Исходный текст.
Я узнал о борьбе за освобождение узников совести во всем мире — и она стала близка мне как важнейшая цель. Я поддерживаю «Международную амнистию» в ее борьбе за отмену смертной казни во всем мире, и я неоднократно выступал с призывом об отмене смертной казни в нашей стране.
Другими глазами посмотрел я на экономические, и в особенности продовольственные, трудности в СССР, на кастовую партийно-бюрократическую элиту с ее привилегиями, на косность системы производства, на угрожающие признаки бюрократического извращения и омертвения всей жизни страны, на всеобщее равнодушие к результатам труда, на безликое государство (когда всем все до лампочки), на коррупцию, блат и уродующие человека вынужденные лавирование и лицемерие, на алкоголизм, на цензуру и наглое вранье прессы, на безумные нарушения среды обитания — почвы, лугов, чистоты воздуха, лесов, рек и озер. Необходимость глубоких экономических и социальных реформ в СССР очевидна многим в стране, но их проведение наталкивается на противодействие части правящей бюрократии, и все продолжается по-старому — приевшиеся лозунги, все же что-то делается, а больше — проваливается. Между тем военно-промышленный комплекс и КГБ набирают силу, угрожая стабильности во всем мире, а сверхмилитаризация поедает все ресурсы.

Задание. Какую организацию, согласно исходному тексту, автор поддерживает в борьбе за отмену смертной казни во всем мире?

Содержимое набора данных.
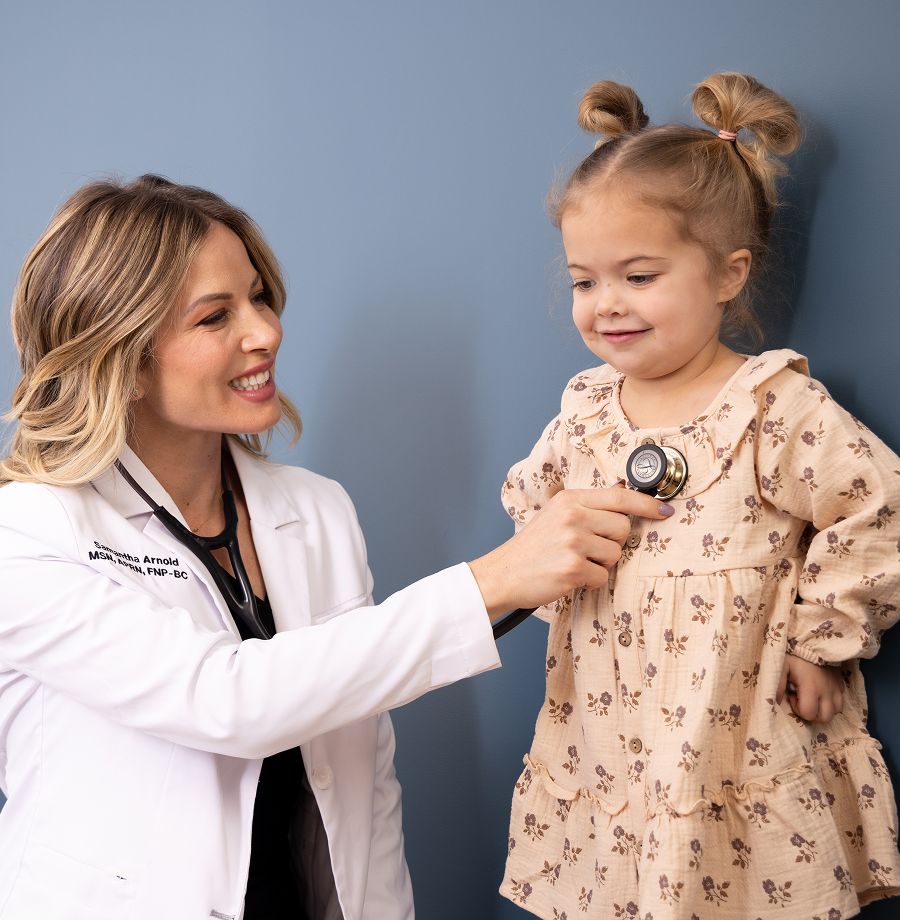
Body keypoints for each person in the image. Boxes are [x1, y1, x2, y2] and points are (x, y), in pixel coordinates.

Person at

Результат. «Международную амнистию».